-------- DATA IN THIS EXERCISE --------

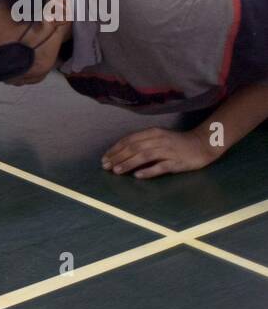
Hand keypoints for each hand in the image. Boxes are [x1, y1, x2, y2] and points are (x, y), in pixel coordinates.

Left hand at [101, 128, 218, 178]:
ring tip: (116, 171)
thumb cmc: (176, 142)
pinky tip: (138, 176)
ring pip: (145, 156)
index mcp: (153, 133)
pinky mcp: (177, 162)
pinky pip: (161, 167)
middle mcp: (159, 140)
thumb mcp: (158, 138)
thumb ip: (142, 143)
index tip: (104, 158)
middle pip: (134, 148)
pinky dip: (149, 171)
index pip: (129, 140)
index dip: (115, 149)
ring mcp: (168, 151)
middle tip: (106, 166)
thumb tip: (120, 154)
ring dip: (129, 163)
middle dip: (118, 157)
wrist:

--------

REQUIRED ACTION. Pictures stay out; reproduce every line of the records exactly.

SOLUTION TO THIS TASK.
Hand keypoints for each hand in the image. Boxes are [x1, y1, x2, y2] and points are (x, y), in pixel coordinates.

Left hand at [101, 128, 218, 178]:
ring tip: (116, 171)
thumb cmc: (176, 142)
pinky tip: (138, 176)
ring pip: (145, 156)
index mcp: (153, 133)
pinky mcp: (177, 162)
pinky pip: (161, 167)
middle mcp: (159, 140)
thumb mcp: (158, 138)
thumb ip: (142, 143)
index tip: (104, 158)
middle pip: (134, 148)
pinky dip: (149, 171)
index pip: (129, 140)
index dip: (115, 149)
ring mcp: (168, 151)
middle tip: (106, 166)
thumb tip: (120, 154)
ring dip: (129, 163)
middle dip: (118, 157)
wrist:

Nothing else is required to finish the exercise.